In the United States, 26 million adults have chronic kidney disease (CKD), which makes it harder for the kidneys to filter waste from the blood. CKD is an important health issue that can be under-recognized by patients and doctors, as it often progresses gradually with no obvious signs or symptoms until it has advanced to a late stage. It is often linked to diabetes or hypertension, and symptoms include decreased energy, muscle cramps, and swollen feet and ankles. It is crucial to recognize CKD in order to slow its progression and reduce patients’ chances of bad outcomes like heart attacks or renal failure.
If CKD progresses to later stages – usually stage 4 or 5 – it might affect how patients approach their overall medical care. Therapies for CKD and its consequences might be deemed more important than routine blood tests or procedures. The American Board of Internal Medicine (ABIM) has led an initiative called Choosing Wisely and collaborated with the American Society of Nephrology to make evidence-based recommendations for CKD patients. The Choosing Wisely list of “Things Physicians and Patients Should Question” is meant to help patients with CKD and their healthcare providers make wise decisions about some aspects of their medical care. All clinical decisions should be made on a patient’s specific situation, but the recommendations are meant to stimulate discussion about the need—or lack thereof—for some tests or treatments. I’ve listed 3 of these questions and their considerations below.
SHOULD I USE ANEMIA DRUGS?
CKD can cause anemia, or too few red blood cells, which in turn can make you tired. Drugs called erythropoiesis-stimulating agents, or ESAs, can help the body make new red blood cells. When the drugs (the brand names are Aranesp, Epogen, and Procrit) first became available, doctors used them aggressively to treat anemia, hoping that they would prevent problems later.
But research now shows that aggressive treatment with ESAs might actually raise the risk of heart attacks and strokes. In addition, ESAs are very expensive, costing hundreds of dollars per dose. Even with Medicare coverage, co-payments can be more than $1,500 a year.
Patients and doctors should consider ESAs only when there are symptoms of anemia, such as shortness of breath or fatigue, and those symptoms are accompanied by very low hemoglobin levels (generally under 10 g/dL). If you decide to try an ESA, you and your doctor should work to keep your hemoglobin level at the lowest level that both minimizes the need for blood transfusions and eases your symptoms.

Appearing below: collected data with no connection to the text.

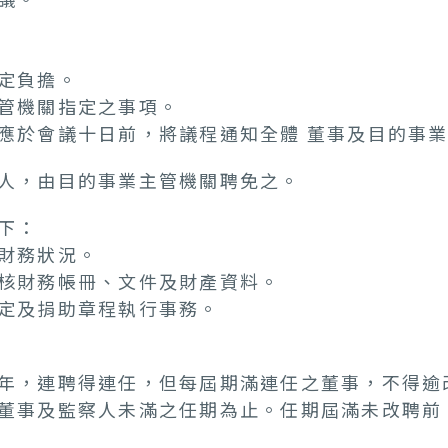
定負擔。
管機關指定之事項。
應於會議十日前，將議程通知全體 董事及目的事
人，由目的事業主管機關聘免之。
下：
財務狀況。
核財務帳冊、文件及財產資料。
定及捐助章程執行事務。
年，連聘得連任，但每屆期滿連任之董事，不得逾
董事及監察人未滿之任期為止。任期屆滿未改聘前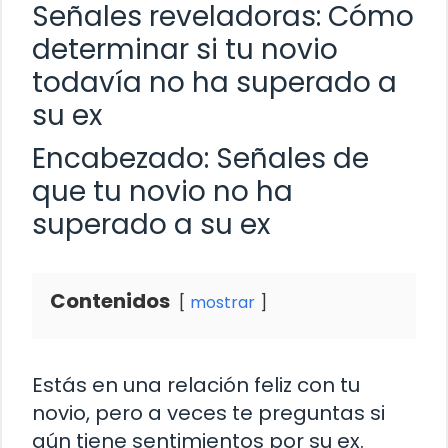
Señales reveladoras: Cómo
determinar si tu novio
todavía no ha superado a
su ex
Encabezado: Señales de
que tu novio no ha
superado a su ex
Contenidos
mostrar
Estás en una relación feliz con tu
novio, pero a veces te preguntas si
aún tiene sentimientos por su ex.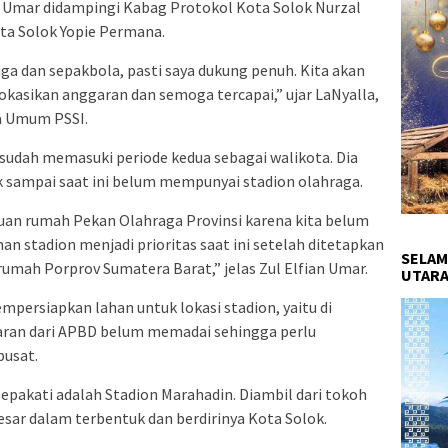
n Umar didampingi Kabag Protokol Kota Solok Nurzal
a Solok Yopie Permana.
ga dan sepakbola, pasti saya dukung penuh. Kita akan
kasikan anggaran dan semoga tercapai,” ujar LaNyalla,
a Umum PSSI.
 sudah memasuki periode kedua sebagai walikota. Dia
 sampai saat ini belum mempunyai stadion olahraga.
uan rumah Pekan Olahraga Provinsi karena kita belum
an stadion menjadi prioritas saat ini setelah ditetapkan
SELAM
rumah Porprov Sumatera Barat,” jelas Zul Elfian Umar.
UTARA
ersiapkan lahan untuk lokasi stadion, yaitu di
aran dari APBD belum memadai sehingga perlu
pusat.
sepakati adalah Stadion Marahadin. Diambil dari tokoh
esar dalam terbentuk dan berdirinya Kota Solok.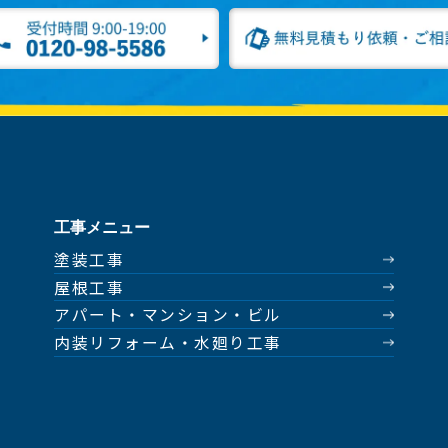
工事メニュー
塗装工事
屋根工事
アパート・マンション・ビル
内装リフォーム・水廻り工事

SHOULD I CONSIDER DIALYSIS?
If CKD progresses to the point that your kidneys are close to failing, long-term dialysis is one of the treatment options. It helps make up for some of the functions of the kidneys, such as filtering out waste and keeping a safe balance of water and salts in the blood. But it’s not always easy to determine the best time to start dialysis. Starting dialysis at too early a stage — a practice that’s become widespread — provides no benefit. On the other-hand, waiting too long might lead to a bad outcome.
It’s also important to consider the time commitment and side effects of dialysis. It often requires trips to a dialysis center, usually three days a week, with each treatment session lasting three to five hours. Nausea, fatigue, and headaches are common. In some cases, dialysis might not do much to help you live longer, ease your symptoms, perform daily activities, or stay independent. That’s particularly true the older you are, and if your kidney failure is complicated by heart disease or other conditions that shorten life expectancy. Therefore, the decision to start long-term dialysis should be discussed with your family and your doctor.
IF I AM ON DIALYSIS, DO I NEED ALL THOSE CANCER SCREENINGS?
Routine screening tests such as mammography, colonoscopy, and Pap smears can save lives by detecting cancers while they are in an early, treatable stage. But many people on hemodialysis might prefer to focus on more pressing health problems, like heart disease and infections, and eliminate cancer screening tests which may no longer be useful. Health problems from CKD may pose a much greater and immediate risk than does cancer.
Moreover, advanced kidney disease can have effects on the body that make cancer screening tests less accurate. For example, kidney disease can cause breast calcifications that look like possible tumors on a mammogram. Those findings can lead to additional, unnecessary tests, such as biopsies, and increased stress and worry. In addition, preparing for a colonoscopy by fasting and taking bowel cleansing preparations can worsen malnutrition and cause dehydration as well as imbalances in water and salts, all of which pose more risk if you are on dialysis.
You should therefore make your own decision – with guidance from your doctor – about whether to have routine screening based on your cancer risk factors, symptoms and expected survival on dialysis. A screening colonoscopy could be worthwhile, for example, if you have a family history of colon cancer but you are also awaiting a kidney transplant that will significantly increase your life expectancy.